In the Philippines, more than $100 million are spent annually to advertise milk substitutes, according to a 2006 report from AC Nielsen.
The companies have largely complied with the Milk Code restrictions pertaining to formula for infants up to 12 months; what they distribute are samples of products intended for kids 12 months and older. But according to the health department and Unicef, the promotion of milk substitutes for older children is dissuading mothers from breast-feeding newborns.
"They're using follow-on milk as a backdoor," Alipui, of Unicef, said of the companies.
This is why the Health Department revised the Milk Code to include a ban on advertising and promotion of follow-on milk products, said Alex Padilla, the Philippines undersecretary of health.
To be sure, health experts say, commercial promotions are not the only factor for the decline in breast-feeding. Alipui said that formula is a convenient fallback for many Filipino mothers who work outside the home.
Moreover, although the Health Department has ordered all government and public offices to provide breastfeeding stations or at least open their clinics to breast-feeding mothers, it has been less successful in persuading private establishments such as shopping malls to do the same.

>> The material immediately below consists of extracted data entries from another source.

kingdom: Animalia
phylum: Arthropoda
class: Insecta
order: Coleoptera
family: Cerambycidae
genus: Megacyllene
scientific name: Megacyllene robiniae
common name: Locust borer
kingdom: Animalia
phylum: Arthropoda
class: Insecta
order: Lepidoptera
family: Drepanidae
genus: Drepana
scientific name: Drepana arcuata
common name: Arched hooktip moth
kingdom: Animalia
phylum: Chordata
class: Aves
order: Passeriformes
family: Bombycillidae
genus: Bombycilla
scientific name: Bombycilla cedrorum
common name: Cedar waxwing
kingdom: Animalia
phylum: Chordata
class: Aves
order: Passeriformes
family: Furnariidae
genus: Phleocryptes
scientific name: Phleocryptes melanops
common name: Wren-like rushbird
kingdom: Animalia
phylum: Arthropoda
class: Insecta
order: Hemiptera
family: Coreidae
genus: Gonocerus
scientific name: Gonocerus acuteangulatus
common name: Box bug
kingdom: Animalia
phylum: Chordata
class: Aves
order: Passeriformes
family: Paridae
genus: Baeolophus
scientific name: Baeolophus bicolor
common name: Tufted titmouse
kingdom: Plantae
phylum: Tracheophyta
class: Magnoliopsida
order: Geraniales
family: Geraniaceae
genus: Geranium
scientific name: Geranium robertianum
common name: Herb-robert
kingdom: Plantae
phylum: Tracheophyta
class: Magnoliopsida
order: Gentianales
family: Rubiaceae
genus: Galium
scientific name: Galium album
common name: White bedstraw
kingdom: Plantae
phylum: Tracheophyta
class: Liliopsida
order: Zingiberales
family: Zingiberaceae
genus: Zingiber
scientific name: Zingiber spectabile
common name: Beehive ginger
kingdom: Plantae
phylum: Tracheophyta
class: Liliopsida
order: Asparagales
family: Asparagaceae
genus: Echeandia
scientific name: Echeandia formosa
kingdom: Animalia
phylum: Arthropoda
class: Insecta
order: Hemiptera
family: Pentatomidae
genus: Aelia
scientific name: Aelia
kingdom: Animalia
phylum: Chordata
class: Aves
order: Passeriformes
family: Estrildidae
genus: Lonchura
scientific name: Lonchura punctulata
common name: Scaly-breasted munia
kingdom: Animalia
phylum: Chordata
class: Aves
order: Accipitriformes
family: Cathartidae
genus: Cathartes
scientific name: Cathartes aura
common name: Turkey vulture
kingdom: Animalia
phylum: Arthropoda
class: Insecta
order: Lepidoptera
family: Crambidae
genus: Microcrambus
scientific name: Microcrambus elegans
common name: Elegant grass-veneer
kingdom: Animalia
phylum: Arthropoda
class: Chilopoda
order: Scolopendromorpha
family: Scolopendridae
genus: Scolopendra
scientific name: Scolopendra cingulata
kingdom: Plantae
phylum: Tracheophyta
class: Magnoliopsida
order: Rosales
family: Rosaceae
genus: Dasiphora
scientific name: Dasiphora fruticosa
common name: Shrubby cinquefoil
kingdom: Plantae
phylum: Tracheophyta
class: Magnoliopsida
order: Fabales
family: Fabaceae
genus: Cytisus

For Dones, the mother from Quezon City, it is all about changing the mind-set created by advertising - a mind-set that, according to the Unicef and the health department, forces even poor mothers to spend what money they have on formula.
"Here we are, a poor country where many families cannot afford a decent meal on a daily basis and yet spend 2,000 pesos a month on formula milk - milk whose benefits don't even come close to the benefits of mother's milk, which is free," she said. Two thousand pesos amounts to about $44. "It's amazing what those television commercials can do."